### DATA SUPPLIED
------------------------
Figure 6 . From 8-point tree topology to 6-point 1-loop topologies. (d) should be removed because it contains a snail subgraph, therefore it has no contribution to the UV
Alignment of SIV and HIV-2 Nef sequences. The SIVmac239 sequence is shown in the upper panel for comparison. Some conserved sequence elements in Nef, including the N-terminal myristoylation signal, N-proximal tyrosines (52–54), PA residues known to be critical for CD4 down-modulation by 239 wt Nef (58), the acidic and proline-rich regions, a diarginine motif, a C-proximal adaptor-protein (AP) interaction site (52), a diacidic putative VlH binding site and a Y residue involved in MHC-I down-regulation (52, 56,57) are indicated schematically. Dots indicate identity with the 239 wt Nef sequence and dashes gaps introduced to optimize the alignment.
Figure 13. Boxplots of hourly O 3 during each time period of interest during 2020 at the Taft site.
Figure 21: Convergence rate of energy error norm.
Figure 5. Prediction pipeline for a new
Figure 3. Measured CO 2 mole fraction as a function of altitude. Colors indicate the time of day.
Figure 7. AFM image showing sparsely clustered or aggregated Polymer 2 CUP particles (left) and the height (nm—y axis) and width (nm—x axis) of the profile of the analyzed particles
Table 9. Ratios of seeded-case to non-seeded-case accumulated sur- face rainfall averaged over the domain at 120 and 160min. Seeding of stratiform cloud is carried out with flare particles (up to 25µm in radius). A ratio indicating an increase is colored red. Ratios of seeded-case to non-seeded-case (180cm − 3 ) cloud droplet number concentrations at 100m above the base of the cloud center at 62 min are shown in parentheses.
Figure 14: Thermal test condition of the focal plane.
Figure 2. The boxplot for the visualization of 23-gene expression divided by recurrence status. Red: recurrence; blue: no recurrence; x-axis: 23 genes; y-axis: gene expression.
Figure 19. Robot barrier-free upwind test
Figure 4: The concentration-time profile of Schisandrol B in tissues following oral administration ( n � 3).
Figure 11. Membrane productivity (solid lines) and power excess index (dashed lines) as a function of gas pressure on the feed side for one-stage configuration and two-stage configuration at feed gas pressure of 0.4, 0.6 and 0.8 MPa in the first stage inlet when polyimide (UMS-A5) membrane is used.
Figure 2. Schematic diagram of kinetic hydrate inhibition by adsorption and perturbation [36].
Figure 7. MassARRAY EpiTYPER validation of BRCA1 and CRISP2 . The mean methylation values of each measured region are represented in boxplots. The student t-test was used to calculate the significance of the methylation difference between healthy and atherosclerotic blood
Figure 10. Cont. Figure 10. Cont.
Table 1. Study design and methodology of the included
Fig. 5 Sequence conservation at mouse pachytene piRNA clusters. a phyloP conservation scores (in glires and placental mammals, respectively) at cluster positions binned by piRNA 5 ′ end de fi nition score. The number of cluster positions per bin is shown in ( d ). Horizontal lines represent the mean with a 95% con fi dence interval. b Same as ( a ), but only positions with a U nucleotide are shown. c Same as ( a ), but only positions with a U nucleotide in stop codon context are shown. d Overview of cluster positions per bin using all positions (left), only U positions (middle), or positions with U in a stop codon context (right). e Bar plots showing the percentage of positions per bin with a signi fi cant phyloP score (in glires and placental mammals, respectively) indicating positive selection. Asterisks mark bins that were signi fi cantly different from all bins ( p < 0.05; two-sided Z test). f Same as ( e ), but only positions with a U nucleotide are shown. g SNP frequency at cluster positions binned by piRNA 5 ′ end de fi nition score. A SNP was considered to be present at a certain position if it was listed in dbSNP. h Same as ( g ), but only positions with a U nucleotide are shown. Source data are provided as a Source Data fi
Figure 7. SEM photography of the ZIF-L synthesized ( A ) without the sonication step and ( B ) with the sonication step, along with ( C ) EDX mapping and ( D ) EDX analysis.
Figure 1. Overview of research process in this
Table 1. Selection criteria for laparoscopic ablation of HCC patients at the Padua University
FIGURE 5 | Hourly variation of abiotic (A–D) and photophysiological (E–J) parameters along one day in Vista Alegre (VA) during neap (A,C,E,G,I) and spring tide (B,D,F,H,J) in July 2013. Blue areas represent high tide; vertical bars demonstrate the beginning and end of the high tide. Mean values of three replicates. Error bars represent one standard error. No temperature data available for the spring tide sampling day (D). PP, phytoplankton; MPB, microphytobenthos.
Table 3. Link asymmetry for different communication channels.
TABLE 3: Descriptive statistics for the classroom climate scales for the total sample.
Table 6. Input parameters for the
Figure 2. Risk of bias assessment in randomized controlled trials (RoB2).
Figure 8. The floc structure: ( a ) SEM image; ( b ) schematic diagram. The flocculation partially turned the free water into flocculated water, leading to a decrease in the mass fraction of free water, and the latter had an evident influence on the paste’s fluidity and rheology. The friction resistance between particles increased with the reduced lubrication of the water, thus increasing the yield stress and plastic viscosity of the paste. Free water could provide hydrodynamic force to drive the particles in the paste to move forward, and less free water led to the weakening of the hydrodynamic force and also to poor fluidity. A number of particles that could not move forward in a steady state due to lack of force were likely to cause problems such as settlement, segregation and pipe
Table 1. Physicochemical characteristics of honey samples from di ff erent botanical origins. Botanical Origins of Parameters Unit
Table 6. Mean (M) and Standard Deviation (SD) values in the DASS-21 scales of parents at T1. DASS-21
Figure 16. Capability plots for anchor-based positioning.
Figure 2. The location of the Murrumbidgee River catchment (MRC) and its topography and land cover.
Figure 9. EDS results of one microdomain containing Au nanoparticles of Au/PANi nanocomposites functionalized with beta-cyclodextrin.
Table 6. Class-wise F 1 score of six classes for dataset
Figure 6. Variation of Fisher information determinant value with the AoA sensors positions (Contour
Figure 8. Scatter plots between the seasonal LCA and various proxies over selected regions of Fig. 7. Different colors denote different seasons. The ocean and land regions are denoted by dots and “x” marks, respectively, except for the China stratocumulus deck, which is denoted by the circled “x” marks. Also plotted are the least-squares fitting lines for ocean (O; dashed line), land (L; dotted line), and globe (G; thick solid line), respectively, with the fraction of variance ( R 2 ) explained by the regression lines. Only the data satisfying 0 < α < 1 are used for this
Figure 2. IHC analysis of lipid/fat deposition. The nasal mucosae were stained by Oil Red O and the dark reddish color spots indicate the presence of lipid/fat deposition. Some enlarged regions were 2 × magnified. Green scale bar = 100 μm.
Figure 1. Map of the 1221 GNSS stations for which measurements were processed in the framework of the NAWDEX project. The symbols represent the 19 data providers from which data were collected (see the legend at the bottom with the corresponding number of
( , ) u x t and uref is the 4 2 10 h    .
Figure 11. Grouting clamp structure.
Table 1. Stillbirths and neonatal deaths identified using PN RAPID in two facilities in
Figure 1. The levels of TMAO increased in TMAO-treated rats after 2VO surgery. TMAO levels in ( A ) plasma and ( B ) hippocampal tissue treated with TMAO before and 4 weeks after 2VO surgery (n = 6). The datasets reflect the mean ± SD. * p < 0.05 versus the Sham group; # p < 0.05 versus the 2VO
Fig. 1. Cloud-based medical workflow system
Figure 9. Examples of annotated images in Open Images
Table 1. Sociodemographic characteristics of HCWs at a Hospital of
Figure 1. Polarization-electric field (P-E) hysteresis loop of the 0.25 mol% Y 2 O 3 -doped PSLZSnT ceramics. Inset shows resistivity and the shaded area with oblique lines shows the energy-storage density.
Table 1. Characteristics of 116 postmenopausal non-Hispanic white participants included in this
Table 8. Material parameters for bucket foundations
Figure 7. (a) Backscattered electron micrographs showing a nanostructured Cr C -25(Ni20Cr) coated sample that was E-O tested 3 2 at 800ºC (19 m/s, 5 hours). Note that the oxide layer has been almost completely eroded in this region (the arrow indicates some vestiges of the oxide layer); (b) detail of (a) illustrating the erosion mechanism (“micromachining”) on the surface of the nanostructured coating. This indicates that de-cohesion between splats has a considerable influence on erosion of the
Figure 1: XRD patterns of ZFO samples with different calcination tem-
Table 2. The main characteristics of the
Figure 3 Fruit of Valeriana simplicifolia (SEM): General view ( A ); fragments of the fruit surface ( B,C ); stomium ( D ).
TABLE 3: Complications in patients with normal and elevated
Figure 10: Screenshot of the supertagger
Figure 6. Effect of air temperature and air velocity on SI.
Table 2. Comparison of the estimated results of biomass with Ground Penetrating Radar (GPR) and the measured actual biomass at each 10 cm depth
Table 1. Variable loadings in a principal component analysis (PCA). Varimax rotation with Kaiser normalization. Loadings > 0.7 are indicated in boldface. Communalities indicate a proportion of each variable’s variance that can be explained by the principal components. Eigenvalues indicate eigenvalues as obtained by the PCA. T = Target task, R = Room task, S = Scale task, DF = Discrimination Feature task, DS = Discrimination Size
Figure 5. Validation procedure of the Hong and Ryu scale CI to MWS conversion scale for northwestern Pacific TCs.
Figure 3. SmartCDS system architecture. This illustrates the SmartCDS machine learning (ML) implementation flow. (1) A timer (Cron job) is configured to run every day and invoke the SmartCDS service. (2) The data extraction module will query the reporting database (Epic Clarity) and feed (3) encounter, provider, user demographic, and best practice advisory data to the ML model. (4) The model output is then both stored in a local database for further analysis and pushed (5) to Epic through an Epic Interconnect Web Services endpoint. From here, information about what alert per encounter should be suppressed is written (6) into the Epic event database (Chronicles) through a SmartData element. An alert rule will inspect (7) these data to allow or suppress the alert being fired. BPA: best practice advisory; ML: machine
------------------------
Within the material above, extract exactly the lines that start at the line containing "Table 2. The main characteristics of the" and stop after the line containing "Figure 6. Effect", and only those.

Table 2. The main characteristics of the
Figure 3 Fruit of Valeriana simplicifolia (SEM): General view ( A ); fragments of the fruit surface ( B,C ); stomium ( D ).
TABLE 3: Complications in patients with normal and elevated
Figure 10: Screenshot of the supertagger
Figure 6. Effect of air temperature and air velocity on SI.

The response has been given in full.